Your objective: Can you quote the whole article on cloud-based cyberattacks in financial services, word for word?

Reading passage:
If it seems like financial services face more cloud-based cyberattacks daily, that’s because they’re using and pushing applications to the cloud more often, according to CrowdStrike’s field CTO for the Americas.
Cristian Rodriguez says these cyberattacks tend to start with stolen credentials or identities, allowing adversaries to simply log in and leading to some major data exfiltration events, the deployment of malware or ransomware, and even the use of cloud infrastructure for command and control communications.
Sometimes the crime, nation-state or hacktivist groups committing these attacks acquire the credentials used to access the cloud from access brokers, resulting in a 26% increase in finance sector intrusions in 2024, according to the CrowdStrike 2025 Threat Hunting Report. Nation-state activity in the finance sector increased about 80%, Rodriguez says, with their interest primarily in understanding mergers, acquisitions and financial trends, and using data for economic gain and geopolitical campaigns. That includes Genesis Panda.
“Over the past year alone, there's been a 40% increase in cloud intrusions that we’ve attributed to China-Nexus adversaries like Genesis Panada,” Rodriguez says.
Click the banner below to start implementing smarter security.

Dataset extract:
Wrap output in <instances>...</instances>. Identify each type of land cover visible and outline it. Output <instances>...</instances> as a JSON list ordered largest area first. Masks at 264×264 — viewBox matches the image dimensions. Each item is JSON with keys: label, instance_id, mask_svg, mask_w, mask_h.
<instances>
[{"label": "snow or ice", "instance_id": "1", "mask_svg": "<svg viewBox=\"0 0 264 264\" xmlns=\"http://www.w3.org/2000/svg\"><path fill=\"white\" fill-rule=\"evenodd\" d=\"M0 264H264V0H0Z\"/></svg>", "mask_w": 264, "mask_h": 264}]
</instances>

Task solution:
If it seems like financial services face more cloud-based cyberattacks daily, that’s because they’re using and pushing applications to the cloud more often, according to CrowdStrike’s field CTO for the Americas.
Cristian Rodriguez says these cyberattacks tend to start with stolen credentials or identities, allowing adversaries to simply log in and leading to some major data exfiltration events, the deployment of malware or ransomware, and even the use of cloud infrastructure for command and control communications.
Sometimes the crime, nation-state or hacktivist groups committing these attacks acquire the credentials used to access the cloud from access brokers, resulting in a 26% increase in finance sector intrusions in 2024, according to the CrowdStrike 2025 Threat Hunting Report. Nation-state activity in the finance sector increased about 80%, Rodriguez says, with their interest primarily in understanding mergers, acquisitions and financial trends, and using data for economic gain and geopolitical campaigns. That includes Genesis Panda.
“Over the past year alone, there's been a 40% increase in cloud intrusions that we’ve attributed to China-Nexus adversaries like Genesis Panada,” Rodriguez says.
Click the banner below to start implementing smarter security.